### Brief
Each line of the data below holding the word "content" must be copied.

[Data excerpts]
Start of Block

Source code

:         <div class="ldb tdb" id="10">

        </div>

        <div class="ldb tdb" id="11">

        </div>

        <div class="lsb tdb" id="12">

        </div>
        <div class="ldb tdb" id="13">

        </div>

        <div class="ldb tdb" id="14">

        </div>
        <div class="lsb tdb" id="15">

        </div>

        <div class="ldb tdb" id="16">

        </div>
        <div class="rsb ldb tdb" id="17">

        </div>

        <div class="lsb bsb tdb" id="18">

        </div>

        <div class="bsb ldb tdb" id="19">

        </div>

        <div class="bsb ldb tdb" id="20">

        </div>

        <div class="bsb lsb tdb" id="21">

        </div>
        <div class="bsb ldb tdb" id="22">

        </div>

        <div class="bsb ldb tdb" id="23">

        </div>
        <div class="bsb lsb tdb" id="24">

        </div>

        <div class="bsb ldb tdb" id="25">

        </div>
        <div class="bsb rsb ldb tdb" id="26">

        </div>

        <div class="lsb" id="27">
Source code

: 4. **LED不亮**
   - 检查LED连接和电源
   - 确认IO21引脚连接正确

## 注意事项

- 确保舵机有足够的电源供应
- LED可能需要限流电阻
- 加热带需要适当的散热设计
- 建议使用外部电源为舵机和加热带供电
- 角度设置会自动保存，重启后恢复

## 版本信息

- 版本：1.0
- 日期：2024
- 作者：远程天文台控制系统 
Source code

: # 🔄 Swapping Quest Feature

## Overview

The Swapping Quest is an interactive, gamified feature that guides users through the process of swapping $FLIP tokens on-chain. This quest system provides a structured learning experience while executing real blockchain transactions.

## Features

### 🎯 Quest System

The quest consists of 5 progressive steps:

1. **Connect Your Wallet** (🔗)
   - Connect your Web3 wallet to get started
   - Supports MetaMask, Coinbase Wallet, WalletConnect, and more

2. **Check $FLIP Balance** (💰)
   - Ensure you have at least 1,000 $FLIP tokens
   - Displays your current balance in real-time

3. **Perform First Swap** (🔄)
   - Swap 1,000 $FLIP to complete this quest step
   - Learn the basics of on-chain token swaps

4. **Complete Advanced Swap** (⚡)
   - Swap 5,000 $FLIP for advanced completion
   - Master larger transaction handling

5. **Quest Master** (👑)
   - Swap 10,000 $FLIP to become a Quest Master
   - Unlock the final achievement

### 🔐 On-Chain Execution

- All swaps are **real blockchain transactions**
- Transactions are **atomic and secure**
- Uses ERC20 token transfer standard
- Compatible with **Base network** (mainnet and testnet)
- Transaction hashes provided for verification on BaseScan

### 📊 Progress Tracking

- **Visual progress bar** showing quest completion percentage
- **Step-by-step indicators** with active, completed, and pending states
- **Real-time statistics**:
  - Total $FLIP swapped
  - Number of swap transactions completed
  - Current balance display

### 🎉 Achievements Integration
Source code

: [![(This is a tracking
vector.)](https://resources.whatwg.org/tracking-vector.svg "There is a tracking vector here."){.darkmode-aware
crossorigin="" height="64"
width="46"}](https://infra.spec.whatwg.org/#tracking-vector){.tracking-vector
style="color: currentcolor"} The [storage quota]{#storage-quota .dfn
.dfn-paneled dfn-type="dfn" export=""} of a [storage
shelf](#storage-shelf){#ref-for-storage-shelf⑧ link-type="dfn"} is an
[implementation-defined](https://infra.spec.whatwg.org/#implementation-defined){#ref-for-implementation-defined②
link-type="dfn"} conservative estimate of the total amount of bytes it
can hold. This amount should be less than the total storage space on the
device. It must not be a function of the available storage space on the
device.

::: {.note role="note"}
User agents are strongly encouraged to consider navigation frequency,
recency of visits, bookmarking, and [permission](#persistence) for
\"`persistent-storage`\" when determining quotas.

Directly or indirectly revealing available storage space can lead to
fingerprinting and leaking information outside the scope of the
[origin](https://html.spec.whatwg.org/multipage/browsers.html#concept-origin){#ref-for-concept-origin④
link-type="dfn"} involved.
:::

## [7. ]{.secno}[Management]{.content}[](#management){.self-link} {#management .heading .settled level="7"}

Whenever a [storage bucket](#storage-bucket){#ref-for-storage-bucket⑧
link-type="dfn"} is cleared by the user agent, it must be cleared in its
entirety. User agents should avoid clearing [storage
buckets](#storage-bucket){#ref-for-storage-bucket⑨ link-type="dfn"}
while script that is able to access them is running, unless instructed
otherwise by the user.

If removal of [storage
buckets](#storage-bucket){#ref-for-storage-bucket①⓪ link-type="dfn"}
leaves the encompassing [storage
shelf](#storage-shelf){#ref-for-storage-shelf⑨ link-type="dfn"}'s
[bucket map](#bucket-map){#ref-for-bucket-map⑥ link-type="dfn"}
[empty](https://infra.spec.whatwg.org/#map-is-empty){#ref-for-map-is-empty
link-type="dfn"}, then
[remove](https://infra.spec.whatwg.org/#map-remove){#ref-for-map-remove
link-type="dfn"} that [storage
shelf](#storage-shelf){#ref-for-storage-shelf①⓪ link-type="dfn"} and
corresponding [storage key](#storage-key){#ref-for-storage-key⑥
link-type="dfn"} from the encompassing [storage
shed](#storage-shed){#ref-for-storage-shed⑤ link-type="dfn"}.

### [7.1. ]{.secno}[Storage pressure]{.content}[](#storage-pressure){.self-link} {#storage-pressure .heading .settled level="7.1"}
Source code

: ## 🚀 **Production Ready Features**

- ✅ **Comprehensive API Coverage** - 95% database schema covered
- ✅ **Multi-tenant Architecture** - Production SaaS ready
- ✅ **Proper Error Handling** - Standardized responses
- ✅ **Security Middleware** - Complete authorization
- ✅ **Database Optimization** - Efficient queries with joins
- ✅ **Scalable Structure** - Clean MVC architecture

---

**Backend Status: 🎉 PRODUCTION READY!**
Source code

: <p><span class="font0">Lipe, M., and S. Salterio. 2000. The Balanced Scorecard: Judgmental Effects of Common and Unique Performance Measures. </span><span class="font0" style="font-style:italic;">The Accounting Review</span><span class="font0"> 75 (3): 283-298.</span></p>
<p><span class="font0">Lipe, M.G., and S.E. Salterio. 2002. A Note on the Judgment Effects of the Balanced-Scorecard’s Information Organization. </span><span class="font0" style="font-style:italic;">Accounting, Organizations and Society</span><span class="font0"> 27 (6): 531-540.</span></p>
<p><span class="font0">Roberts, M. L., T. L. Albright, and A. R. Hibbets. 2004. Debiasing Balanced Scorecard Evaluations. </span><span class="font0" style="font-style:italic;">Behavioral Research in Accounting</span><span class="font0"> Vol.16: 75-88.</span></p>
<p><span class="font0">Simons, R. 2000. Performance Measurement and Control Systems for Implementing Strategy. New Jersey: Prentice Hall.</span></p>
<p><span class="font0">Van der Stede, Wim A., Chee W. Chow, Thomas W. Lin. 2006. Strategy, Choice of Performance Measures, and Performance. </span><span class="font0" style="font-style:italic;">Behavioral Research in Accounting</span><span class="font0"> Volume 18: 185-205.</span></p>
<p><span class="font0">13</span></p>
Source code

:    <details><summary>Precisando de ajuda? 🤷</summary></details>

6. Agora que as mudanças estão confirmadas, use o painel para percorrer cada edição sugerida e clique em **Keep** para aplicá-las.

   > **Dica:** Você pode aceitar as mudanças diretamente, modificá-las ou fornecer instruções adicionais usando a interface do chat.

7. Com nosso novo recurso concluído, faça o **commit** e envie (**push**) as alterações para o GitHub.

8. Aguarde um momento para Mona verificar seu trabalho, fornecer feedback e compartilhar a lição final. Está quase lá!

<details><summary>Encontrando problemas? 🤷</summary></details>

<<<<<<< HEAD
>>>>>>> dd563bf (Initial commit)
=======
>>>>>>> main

End of Block

### Task result
## [7. ]{.secno}[Management]{.content}[](#management){.self-link} {#management .heading .settled level="7"}
### [7.1. ]{.secno}[Storage pressure]{.content}[](#storage-pressure){.self-link} {#storage-pressure .heading .settled level="7.1"}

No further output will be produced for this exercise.